Re: [SparkSQL] How to calculate stddev on a DataFrame?
Perhaps this email reference may be able to help from a DataFrame perspective: http://mail-archives.apache.org/mod_mbox/incubator-spark-user/201503.mbox/%3CCALte62ztepahF=5hk9rcfbnyk4z43wkcq4fkdcbwmgf_3_o...@mail.gmail.com%3E On Wed, Mar 25, 2015 at 7:29 PM Haopu Wang wrote: > Hi, > > > > I have a DataFrame object and I want to do types of aggregations like > count, sum, variance, stddev, etc. > > > > DataFrame has DSL to do simple aggregations like count and sum. > > > > How about variance and stddev? > > > > Thank you for any suggestions! > > >
Re: [SparkSQL] How to calculate stddev on a DataFrame?

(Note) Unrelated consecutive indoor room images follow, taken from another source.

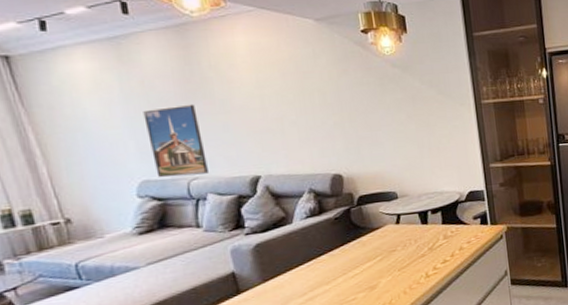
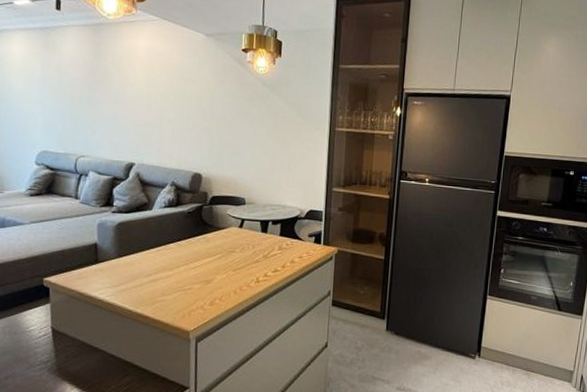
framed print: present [143,104,208,178] -> none [54,91,95,154]

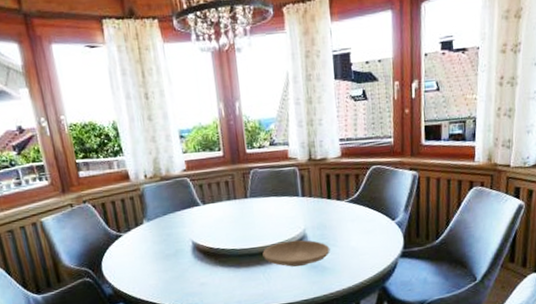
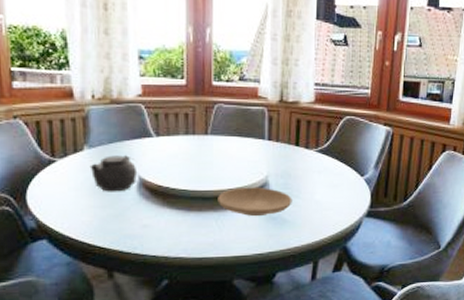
teapot: none [150,224,191,258] -> present [89,155,138,192]

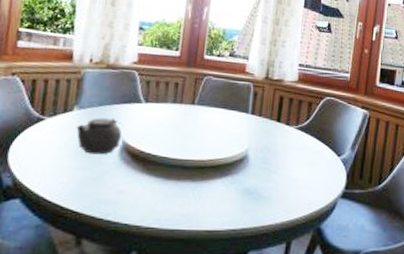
plate: present [218,187,292,217] -> none [197,158,270,190]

I would do sum square. This would allow you to keep an ongoing value as an associative operation (in an aggregator) and then calculate the variance & std deviation after the fact. On Wed, Mar 25, 2015 at 10:28 PM, Haopu Wang wrote: > Hi, > > > > I have a DataFrame object and I want to do types of aggregations like > count, sum, variance, stddev, etc. > > > > DataFrame has DSL to do simple aggregations like count and sum. > > > > How about variance and stddev? > > > > Thank you for any suggestions! > > >
[SparkSQL] How to calculate stddev on a DataFrame?
Hi, I have a DataFrame object and I want to do types of aggregations like count, sum, variance, stddev, etc. DataFrame has DSL to do simple aggregations like count and sum. How about variance and stddev? Thank you for any suggestions!